Le syndrome dont on parle est autre chose. C’est comme pour le cancer : vous pouvez avoir une tumeur bénigne, c’est embêtant, mais pas mortel. En revanche, la tumeur maligne vous tuera. C’est pareil avec ce narcissisme malfaisant », précise-t-il. Car ce syndrome se caractérise par deux autres composantes : un trouble de la personnalité antisociale et un caractère paranoïaque. « Le comportement antisocial se retrouve chez les criminels et se caractérise par un mépris total pour les autres et leurs droits. Ce sont des personnes qui ignorent sciemment le fait qu’ils violent les droits d’autrui, qui mentent à répétition… Et on sait que Trump le fait beaucoup », poursuit le Dr Gartner. Il y a même une nouvelle expression pour ça : les « alternatives facts » qui ne sont rien moins que des mensonges.
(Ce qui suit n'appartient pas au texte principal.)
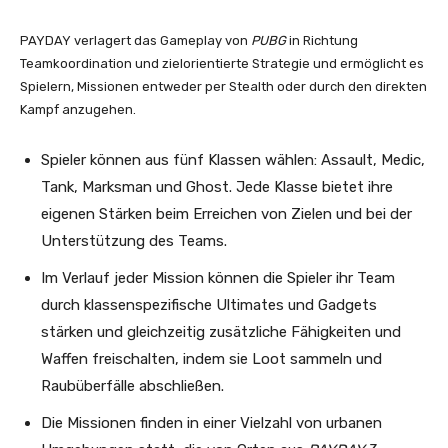
PAYDAY verlagert das Gameplay von
PUBG
in Richtung
Teamkoordination und zielorientierte Strategie und ermöglicht es
Spielern, Missionen entweder per Stealth oder durch den direkten
Kampf anzugehen.
Spieler können aus fünf Klassen wählen: Assault, Medic,
Tank, Marksman und Ghost. Jede Klasse bietet ihre
eigenen Stärken beim Erreichen von Zielen und bei der
Unterstützung des Teams.
Im Verlauf jeder Mission können die Spieler ihr Team
durch klassenspezifische Ultimates und Gadgets
stärken und gleichzeitig zusätzliche Fähigkeiten und
Waffen freischalten, indem sie Loot sammeln und
Raubüberfälle abschließen.
Die Missionen finden in einer Vielzahl von urbanen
Quant à la perte de contact avec la réalité qui caractérise les états psychotiques, elle est remplacée chez Trump par un intense sentiment de paranoïa : « Toute personne qui n’est pas d’accord avec lui est soupçonnée de complot. Et il croit en toute sorte de théories complètement folles. La façon dont il s’attaque aux sciences ou à la presse relève de la paranoïa. A force de créer peu à peu votre propre réalité, vous êtes prêt à tout pour combattre ceux que vous percevez comme des ennemis diaboliques. C’est précisément ce qu’a fait Hitler avec les juifs : partant du principe qu’ils étaient des ennemis diaboliques, la seule chose à faire, la solution la plus logique, c’était leur extermination. »

Un syndrome décrit pour Hitler

Exploiter les autres sans ressentir le moindre remord sur le mal qu’ils peuvent faire serait en effet caractéristique de ces personnalités dangereuses. « Le narcissisme malfaisant et ses trois composantes (narcissisme, antisocial et paranoïaque) c’est la façon dont la psychiatrie décrit une personnalité diabolique », résume John Gartner. Pour la petite histoire, ce syndrome a été décrit pour la première fois par Erich Fromm, psychanalyste juif-allemand ayant fui l’Allemagne hitlérienne, afin d’expliquer la psychologie d’Adolf Hitler. « On pourrait d’ailleurs surnommer ce trouble le syndrome d’Hitler », précise le psychiatre américain. A ce stade, on serait tenté de parler de point Godwin de la psychiatrie. Mais le Dr Gartner précise: « Je ne dis pas que Donald Trump est comparable à Hitler. Mais de façon manifeste, ils ont en commun des traits psychologiques qui devraient inquiéter. C’est mon évaluation professionnelle. » Précisons qu’il n’y a pas de consensus officiel en psychiatrie sur l’existence de ce syndrome de narcissisme malfaisant, même si celui-ci est décrit dans plusieurs ouvrages.

Une certitude, c’est que John D. Gartner et les signataires de la pétition ne sont pas les seuls à s’inquiéter très sérieusement de la santé mentale de Donald Trump et de sa capacité à gérer la première puissance mondiale. Fin 2016, trois professeurs de psychiatrie de renommé mondiale ont ainsi écrit au président Obama pour lui demander à ce que Donald Trump soit soumis à une expertise psychiatrique « poussée ». Judith Herman de l’université Harvard, Nanette Gartrell et Dee Mosbacher, de l’université de Californie exprimaient alors leur « grande inquiétude » face à « l’impulsivité, l’hypersensibilité à la critique et l’apparente incapacité à distinguer les fantasmes de la réalité » du nouveau président. Inquiétude partagée.